Interrogé sur son scepticisme initial quant à la participation du FMI au mécanisme de soutien à la Grèce, M. Trichet a tenté d'arrondir les angles, assurant qu'il n'avait jamais été question d'exclure le Fonds, mais plutôt de s'assurer que les États membres ne s'exonèrent pas de leurs propres responsabilités. « La position de la BCE a toujours été de dire que nous souhaitons que les gouvernements de la zone euro fassent ce qui leur incombe ». Quant à la défiance persistante des marchés depuis la déclaration du 25 mars, M. Trichet la trouve plutôt infondée. La déclaration des chefs d'État de la zone euro « était bienvenue » et constitue un cadre d'action « réalisable si c'était nécessaire », juge-t-il. Sans vouloir commenter le niveau actuel des « spreads » (écart de taux entre les obligations d'État), il en a appelé à la raison des marchés. « Compte tenu de toutes les informations en ma possession, un défaut de la Grèce n'est pas en discussion », c'est même « hors de question », a-t-il affirmé.

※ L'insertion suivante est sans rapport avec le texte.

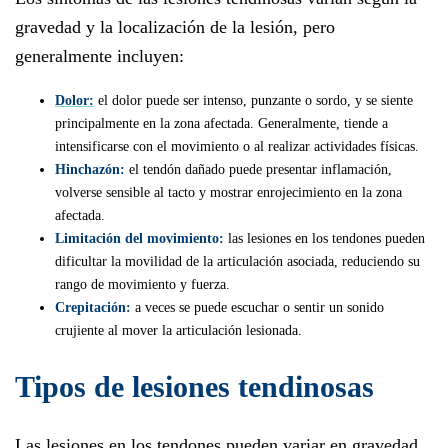
gravedad y la localización de la lesión, pero
generalmente incluyen:
Dolor:
el dolor puede ser intenso, punzante o sordo, y se siente
principalmente en la zona afectada. Generalmente, tiende a
intensificarse con el movimiento o al realizar actividades físicas.
Hinchazón:
el tendón dañado puede presentar inflamación,
volverse sensible al tacto y mostrar enrojecimiento en la zona
afectada.
Limitación del movimiento:
las lesiones en los tendones pueden
dificultar la movilidad de la articulación asociada, reduciendo su
rango de movimiento y fuerza.
Crepitación:
a veces se puede escuchar o sentir un sonido
crujiente al mover la articulación lesionada.
Tipos de lesiones tendinosas
Las lesiones en los tendones pueden variar en gravedad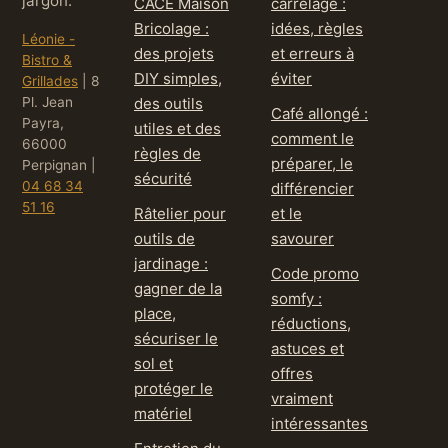
jargon.
CACE Maison
carrelage :
Bricolage :
idées, règles
Léonie -
des projets
et erreurs à
Bistro &
DIY simples,
éviter
Grillades
|
8
Pl. Jean
des outils
Café allongé :
Payra,
utiles et des
comment le
66000
règles de
préparer, le
Perpignan
|
sécurité
04 68 34
différencier
51 16
Râtelier pour
et le
outils de
savourer
jardinage :
Code promo
gagner de la
somfy :
place,
réductions,
sécuriser le
astuces et
sol et
offres
protéger le
vraiment
matériel
intéressantes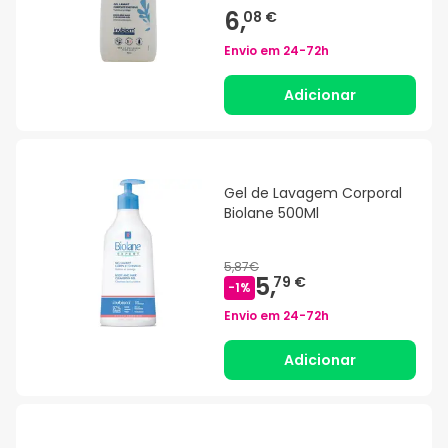
6,
08 €
Envio em
24-72h
Adicionar
Gel de Lavagem Corporal
Biolane 500Ml
5,87€
5,
79 €
-
1
%
Envio em
24-72h
Adicionar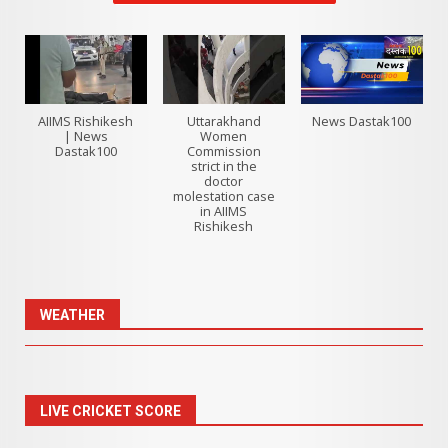
AIIMS Rishikesh
Uttarakhand
News Dastak100
| News
Women
Dastak100
Commission
strict in the
doctor
molestation case
in AIIMS
Rishikesh
WEATHER
LIVE CRICKET SCORE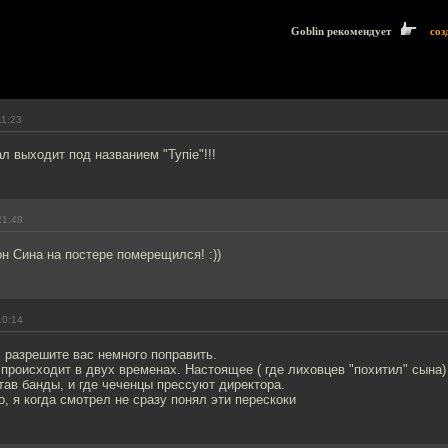
Goblin рекомендует
соз
11:23
л выходит под названием "Тупie"!!!
21:48
н Сина на постере померещился! :))
10:14
 разрешите вас немного поправить.
происходит в двух временах. Настоящее ( где лиховцев "похитил" сына) 
тав банды, и где чеченцы прессуют директора.
о, я когда смотрел не сразу понял эти перескоки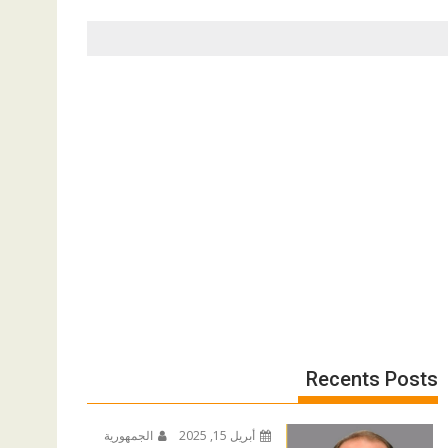
Recents Posts
أبريل 15, 2025
الجمهورية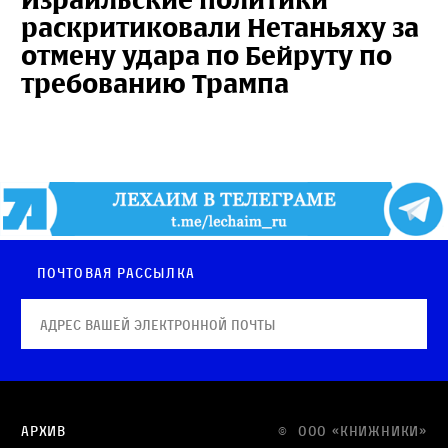
раскритиковали Нетаньяху за
отмену удара по Бейруту по
требованию Трампа
Почтовая рассылка
Архив
© OOO «КНИЖНИКИ»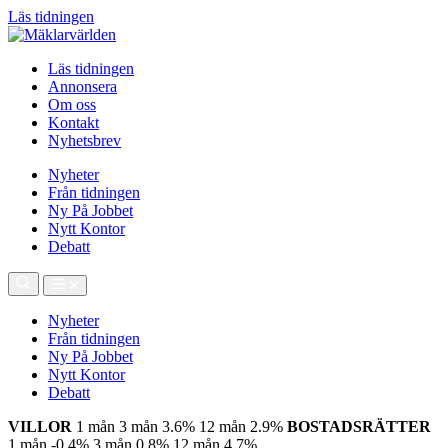
Läs tidningen
Läs tidningen
Annonsera
Om oss
Kontakt
Nyhetsbrev
Nyheter
Från tidningen
Ny På Jobbet
Nytt Kontor
Debatt
Nyheter
Från tidningen
Ny På Jobbet
Nytt Kontor
Debatt
VILLOR
1 mån
3 mån
3.6%
12 mån
2.9%
BOSTADSRÄTTER
1 mån
-0.4%
3 mån
0.8%
12 mån
4.7%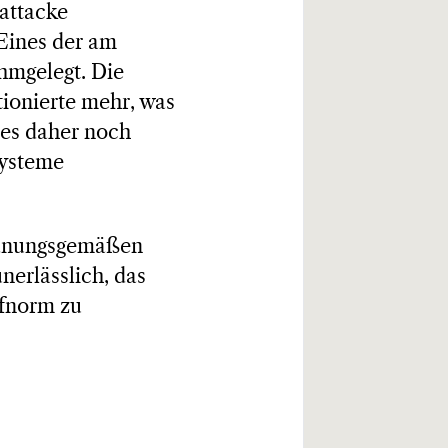
attacke
 Eines der am
hmgelegt. Die
tionierte mehr, was
 es daher noch
systeme
ordnungsgemäßen
erlässlich, das
afnorm zu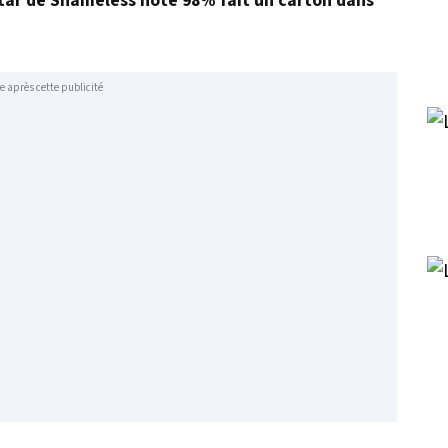
star de Shameless noté 98% fait un carton dans
e après cette publicité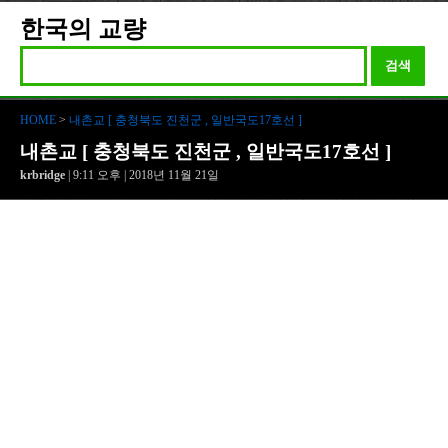
한국의 교량
검색
HOME
>
내촌교 [ 충청북도 진천군 , 일반국도17호선 ]
내촌교 [ 충청북도 진천군 , 일반국도17호선 ]
krbridge
| 9:11 오후 | 2018년 11월 21일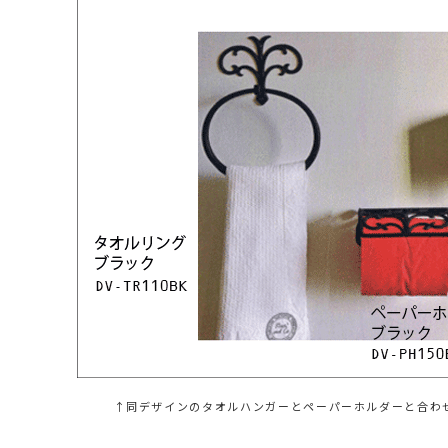
↑同デザインのタオルハンガーとペーパーホルダーと合わ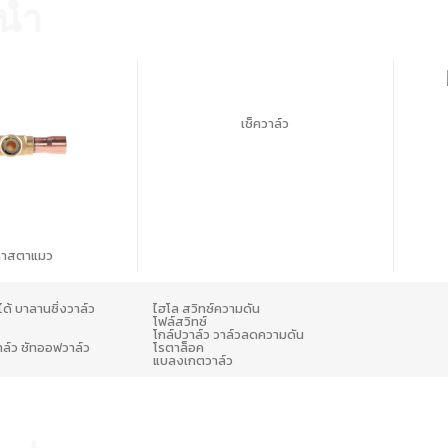
น้ำ
เช็ควาล์ว
ลาสตาแมว
่ได้ บาลานซิ่งวาล์ว
ไฮโล สวิทซ์ความดัน
โฟล์สวิทซ์
โกล์ปวาล์ว วาล์วลดความดัน
ล์ว ชัทออฟวาล์ว
โรตาล็อค
แบลงเกตวาล์ว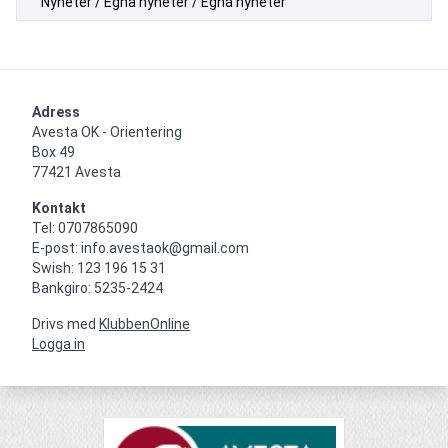
Nyheter / Egna nyheter / Egna nyheter
Adress
Avesta OK - Orientering

Box 49

77421 Avesta
Kontakt
Tel: 0707865090

E-post: info.avestaok@gmail.com

Swish: 123 196 15 31

Bankgiro: 5235-2424
Drivs med
KlubbenOnline
Logga in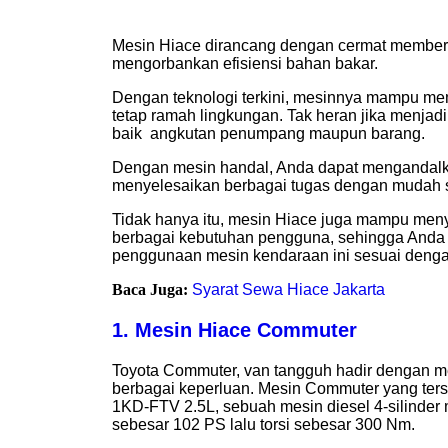
Mesin Hiace dirancang dengan cermat memberik
mengorbankan efisiensi bahan bakar.
Dengan teknologi terkini, mesinnya mampu m
tetap ramah lingkungan. Tak heran jika menjad
baik angkutan penumpang maupun barang.
Dengan mesin handal, Anda dapat mengandalk
menyelesaikan berbagai tugas dengan mudah se
Tidak hanya itu, mesin Hiace juga mampu men
berbagai kebutuhan pengguna, sehingga And
penggunaan mesin kendaraan ini sesuai deng
Baca Juga:
Syarat Sewa Hiace Jakarta
1. Mesin Hiace Commuter
Toyota Commuter, van tangguh hadir dengan me
berbagai keperluan. Mesin Commuter yang ters
1KD-FTV 2.5L, sebuah mesin diesel 4-silinde
sebesar 102 PS lalu torsi sebesar 300 Nm.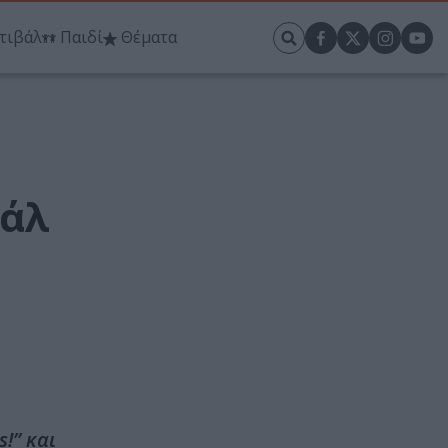
τιβάλ
Παιδί
Θέματα
βάλ
!” και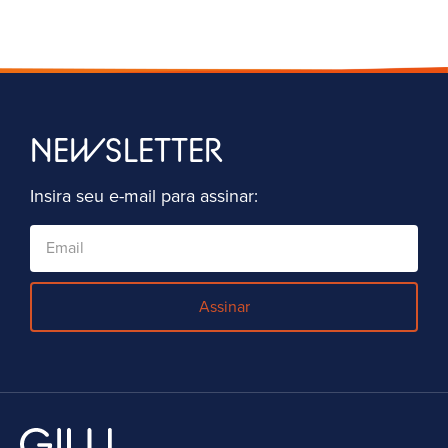
NEWSLETTER
Insira seu e-mail para assinar:
Assinar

En fait « personne ne devrait prendre à la légère la décision prise par tous les chefs d'État et de gouvernement de la zone euro », a-t-il déclaré, « c'est un très, très, sérieux engagement ». Quoi qu'il en soit, si l'aide devait être déclenchée (à la demande du gouvernement grec), la BCE sera attentive à ce que les conditions soient respectées (que le mécanisme ne comporte pas de subvention). Le taux d'intérêt qui sera demandé à la Grèce devrait « au moins couvrir les coûts de refinancement des gouvernements » de la zone euro qui seraient éventuellement appelés à fournir des prêts bilatéraux, a estimé M. Trichet.
Le Conseil des gouverneurs a par ailleurs décidé de prolonger jusqu'en 2011 l'assouplissement des règles en vigueur en matière de collatéraux, c'est-à-dire les titres que la BCE accepte en garantie pour ses opérations. Une initiative plutôt bienvenue pour la Grèce, qui risquerait d'avoir plus de difficultés à se financer auprès de la BCE en cas de retour rapide à des règles plus strictes. (A.B.)